I think he is good upto over clock of 4.5 GHz. i5 isn't a power hog like Phenom.


----------



## The Sorcerer (Apr 22, 2012)

No. Newer VX450 aren't as good as it used to be.


----------



## dexterz (Apr 22, 2012)

The Sorcerer said:


> No. Newer VX450 aren't as good as it used to be.



the one i'm using is about 4yrs old.


----------



## thetechfreak (Apr 22, 2012)

you should be able to run. Just donot overclock. If you overclock get a Corsair GS 600.


----------



## dexterz (Apr 22, 2012)

^ not planning to OC till summer temps go down. will buy seasonic 620w or corsair tx650v2 for oc.


----------



## rajnusker (Apr 26, 2012)

Get a GS600.. Probably the best bang for buck now..


----------



## The Sorcerer (Apr 26, 2012)

dexterz said:


> the one i'm using is about 4yrs old.


How many drives/capacity and how many fans. Anything else you're using? Any add on cards?
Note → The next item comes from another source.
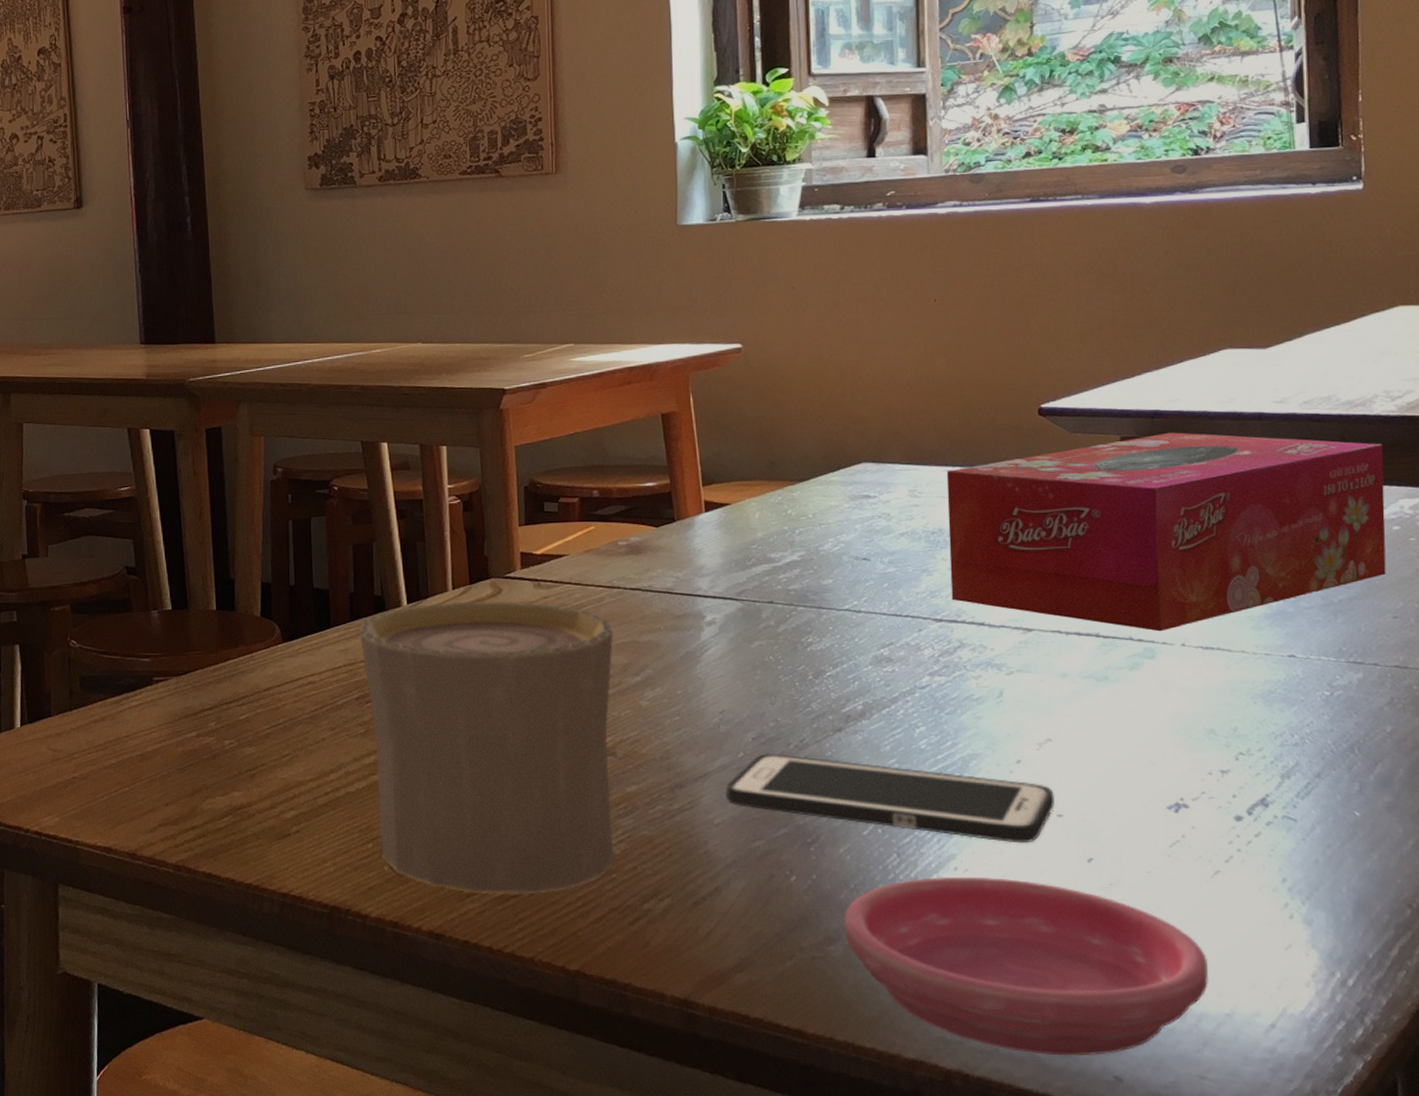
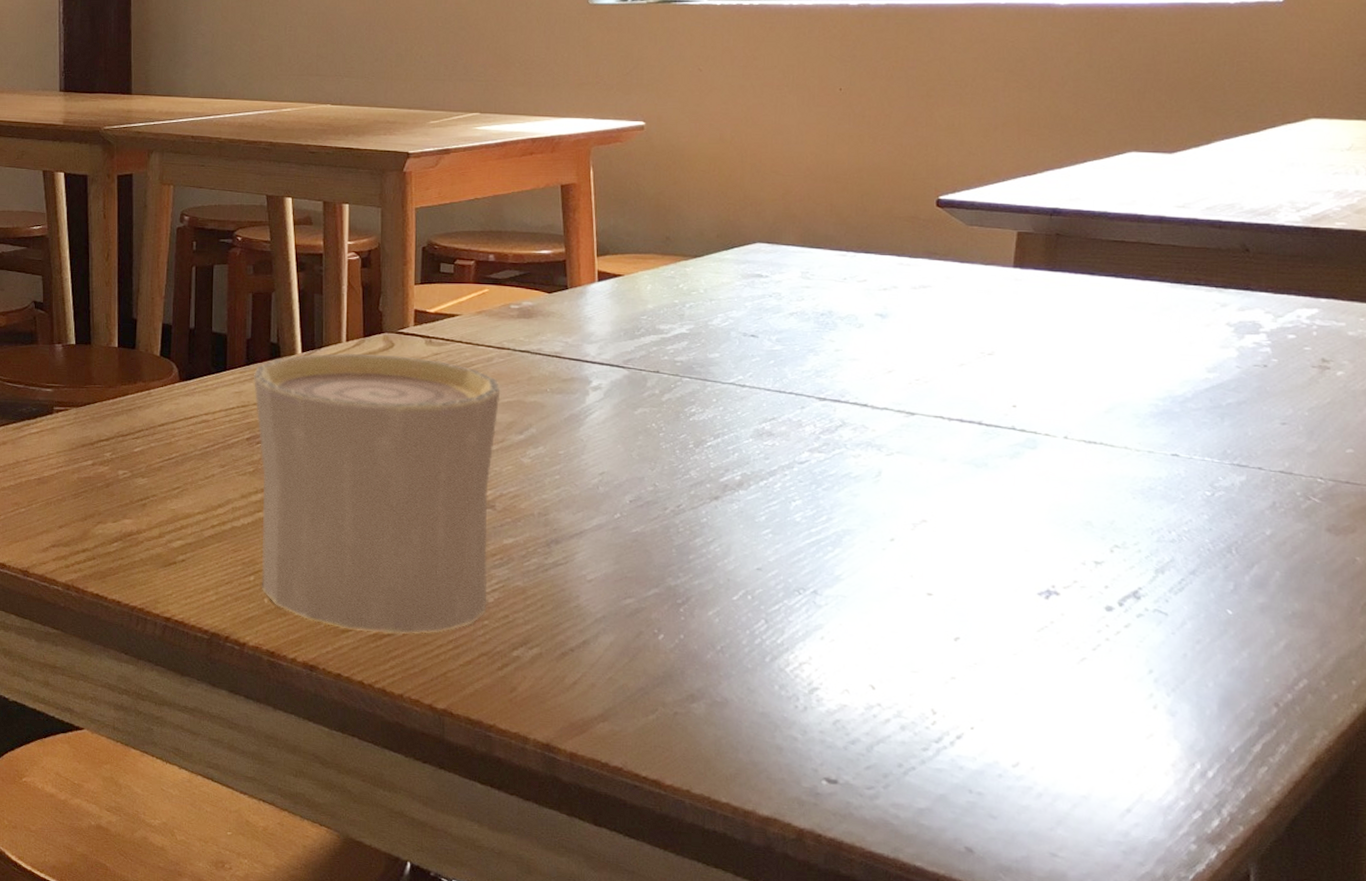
cell phone: present [725,752,1055,843] -> none [600,515,927,619]
saucer: present [843,876,1208,1056] -> none [707,644,1067,826]
tissue box: present [946,432,1386,632] -> none [836,230,1285,423]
But I doubt that unit will be an issue. It should be fine even if you bump up the clock speeds. You just need to worry about the temperature/heat dissipation.


----------



## dexterz (Apr 26, 2012)

no add on cards. 1 high cfm fan on TRUE120, 4 medium cfm cooler master fans 2hdd and a accelero turbo module on 8800gt.


----------



## The Sorcerer (Apr 26, 2012)

It shouldn't be an issue.


----------



## dexterz (Apr 26, 2012)

perfect. thanks guys.


----------